Face à cette pression, Samsung dispose de deux leviers : le prix, sur lequel la marque est structurellement désavantagée, et la différenciation technologique. Le Micro RGB est clairement une réponse du second type — un argument que la concurrence ne peut pas immédiatement reproduire, et qui justifie un positionnement premium sur des diagonales où le rapport surface/prix seul ne suffit plus.

Le fait d’avoir présenté la technologie dès le CES 2025 avant de la commercialiser en 2026 sur six tailles suit d’ailleurs un scénario désormais classique dans l’affichage : une démonstration spectaculaire pour occuper le terrain médiatique, puis une industrialisation dès que les volumes le permettent.

Faut-il attendre ?

Pour un acheteur, la question reste ouverte. Sur les grandes diagonales, la promesse du Micro RGB — luminosité élevée et couleurs très fidèles — répond à un vrai problème : les dalles OLED, réputées pour leurs noirs parfaits, restent difficiles à produire en très grand format et à prix contenu. Le Micro RGB s’adresse précisément à ce segment.

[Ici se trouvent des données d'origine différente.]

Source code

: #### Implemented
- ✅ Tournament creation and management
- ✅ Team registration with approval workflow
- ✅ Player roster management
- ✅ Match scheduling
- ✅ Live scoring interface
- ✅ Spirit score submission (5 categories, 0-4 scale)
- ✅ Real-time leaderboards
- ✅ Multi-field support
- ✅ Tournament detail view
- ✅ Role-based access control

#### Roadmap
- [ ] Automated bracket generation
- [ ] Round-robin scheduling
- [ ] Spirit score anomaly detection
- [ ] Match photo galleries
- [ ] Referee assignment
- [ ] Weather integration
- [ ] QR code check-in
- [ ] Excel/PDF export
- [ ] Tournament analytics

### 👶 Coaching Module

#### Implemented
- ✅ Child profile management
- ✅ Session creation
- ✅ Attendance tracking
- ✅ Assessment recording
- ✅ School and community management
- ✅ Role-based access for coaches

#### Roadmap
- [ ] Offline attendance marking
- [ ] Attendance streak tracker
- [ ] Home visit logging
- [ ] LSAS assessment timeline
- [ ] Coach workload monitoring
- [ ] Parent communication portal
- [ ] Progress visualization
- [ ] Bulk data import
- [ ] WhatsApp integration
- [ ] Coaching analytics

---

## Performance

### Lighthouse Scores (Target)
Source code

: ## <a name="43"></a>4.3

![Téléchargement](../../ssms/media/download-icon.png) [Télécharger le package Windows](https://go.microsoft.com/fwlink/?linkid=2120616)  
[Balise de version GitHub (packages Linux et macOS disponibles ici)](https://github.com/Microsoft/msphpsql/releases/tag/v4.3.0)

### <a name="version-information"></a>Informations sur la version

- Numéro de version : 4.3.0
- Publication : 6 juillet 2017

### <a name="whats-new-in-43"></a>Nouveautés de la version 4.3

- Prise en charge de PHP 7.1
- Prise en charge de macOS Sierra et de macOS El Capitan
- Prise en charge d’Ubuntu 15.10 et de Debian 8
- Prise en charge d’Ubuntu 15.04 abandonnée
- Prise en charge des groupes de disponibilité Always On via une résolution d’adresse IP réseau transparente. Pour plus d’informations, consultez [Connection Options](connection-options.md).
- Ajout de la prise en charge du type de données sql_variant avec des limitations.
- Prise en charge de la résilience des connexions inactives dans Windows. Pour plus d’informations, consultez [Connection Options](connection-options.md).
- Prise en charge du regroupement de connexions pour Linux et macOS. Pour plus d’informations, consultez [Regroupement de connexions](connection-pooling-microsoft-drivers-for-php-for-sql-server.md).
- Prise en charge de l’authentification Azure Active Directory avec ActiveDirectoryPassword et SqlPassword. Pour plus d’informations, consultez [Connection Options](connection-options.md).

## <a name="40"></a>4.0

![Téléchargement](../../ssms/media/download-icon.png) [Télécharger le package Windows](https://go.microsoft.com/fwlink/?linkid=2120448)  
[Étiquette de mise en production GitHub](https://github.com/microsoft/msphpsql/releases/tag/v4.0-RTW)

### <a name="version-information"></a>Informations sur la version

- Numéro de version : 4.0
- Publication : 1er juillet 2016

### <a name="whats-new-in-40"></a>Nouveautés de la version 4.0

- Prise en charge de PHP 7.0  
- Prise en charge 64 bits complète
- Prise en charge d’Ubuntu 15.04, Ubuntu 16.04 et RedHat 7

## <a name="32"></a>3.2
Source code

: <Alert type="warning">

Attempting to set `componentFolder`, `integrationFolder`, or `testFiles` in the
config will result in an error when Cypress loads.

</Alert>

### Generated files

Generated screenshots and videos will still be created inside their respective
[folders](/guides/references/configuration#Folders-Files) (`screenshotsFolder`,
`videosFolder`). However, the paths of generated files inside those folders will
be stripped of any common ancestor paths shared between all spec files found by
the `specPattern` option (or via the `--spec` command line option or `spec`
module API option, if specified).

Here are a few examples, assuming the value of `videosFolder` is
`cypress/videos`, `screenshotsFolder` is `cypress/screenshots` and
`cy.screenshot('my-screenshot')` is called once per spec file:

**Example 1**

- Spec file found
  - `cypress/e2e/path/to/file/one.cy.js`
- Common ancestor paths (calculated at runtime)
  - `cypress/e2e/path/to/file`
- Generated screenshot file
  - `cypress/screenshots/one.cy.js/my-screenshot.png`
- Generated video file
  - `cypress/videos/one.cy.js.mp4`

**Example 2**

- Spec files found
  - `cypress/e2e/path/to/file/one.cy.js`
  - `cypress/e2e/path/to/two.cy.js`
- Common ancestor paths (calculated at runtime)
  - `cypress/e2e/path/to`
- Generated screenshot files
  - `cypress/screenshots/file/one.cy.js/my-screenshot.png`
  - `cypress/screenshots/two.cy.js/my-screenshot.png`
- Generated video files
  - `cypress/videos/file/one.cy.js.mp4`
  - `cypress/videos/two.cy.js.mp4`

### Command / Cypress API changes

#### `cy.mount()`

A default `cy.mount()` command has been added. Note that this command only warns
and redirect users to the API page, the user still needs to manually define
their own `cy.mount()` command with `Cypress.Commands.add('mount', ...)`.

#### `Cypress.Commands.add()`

Sur les tailles intermédiaires en revanche, autour de 55 ou 65 pouces, la concurrence est féroce et les technologies alternatives, notamment les dalles OLED de dernière génération, sont matures et bien positionnées. Un R85H à 1 600 dollars devra faire ses preuves face à des concurrents parfaitement rodés.

Le vrai enseignement de ce lancement est ailleurs : l’écart entre une technologie de démonstration et un produit de grande série se réduit désormais à un cycle annuel. C’est une bonne nouvelle pour le consommateur, à condition d’accepter que la génération achetée aujourd’hui sera moins exclusive dans douze mois.